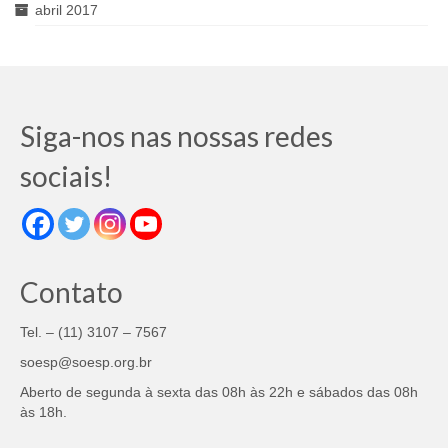
abril 2017
Siga-nos nas nossas redes
sociais!
Contato
Tel. – (11) 3107 – 7567
soesp@soesp.org.br
Aberto de segunda à sexta das 08h às 22h e sábados das 08h
às 18h.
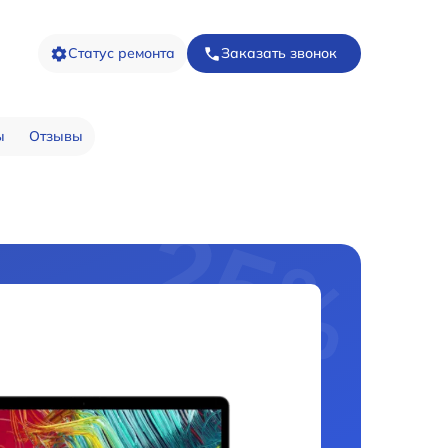
Статус ремонта
Заказать звонок
ы
Отзывы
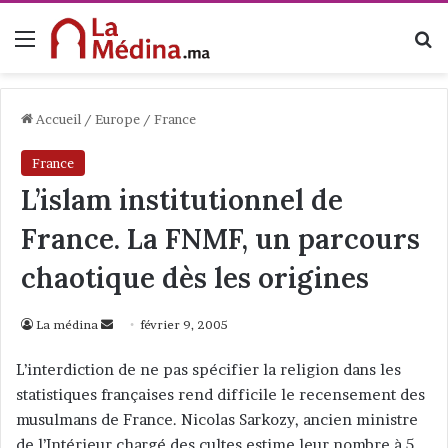
Menu
R
Accueil
/
Europe
/
France
France
L’islam institutionnel de
France. La FNMF, un parcours
chaotique dès les origines
La médina
E
février 9, 2005
n
L’interdiction de ne pas spécifier la religion dans les
v
statistiques françaises rend difficile le recensement des
o
musulmans de France. Nicolas Sarkozy, ancien ministre
y
de l’Intérieur chargé des cultes estime leur nombre à 5
e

[Problem requirements]
Once the line holding "Aberto de segunda" is found, set down that line and every line after it, exactly, through the last line of the records above, omitting pictures.

[Answer section]
Aberto de segunda à sexta das 08h às 22h e sábados das 08h
às 18h.
Статус ремонта
Заказать звонок
ы
Отзывы
Menu
R
Accueil
/
Europe
/
France
France
L’islam institutionnel de
France. La FNMF, un parcours
chaotique dès les origines
La médina
E
février 9, 2005
n
L’interdiction de ne pas spécifier la religion dans les
v
statistiques françaises rend difficile le recensement des
o
musulmans de France. Nicolas Sarkozy, ancien ministre
y
de l’Intérieur chargé des cultes estime leur nombre à 5
e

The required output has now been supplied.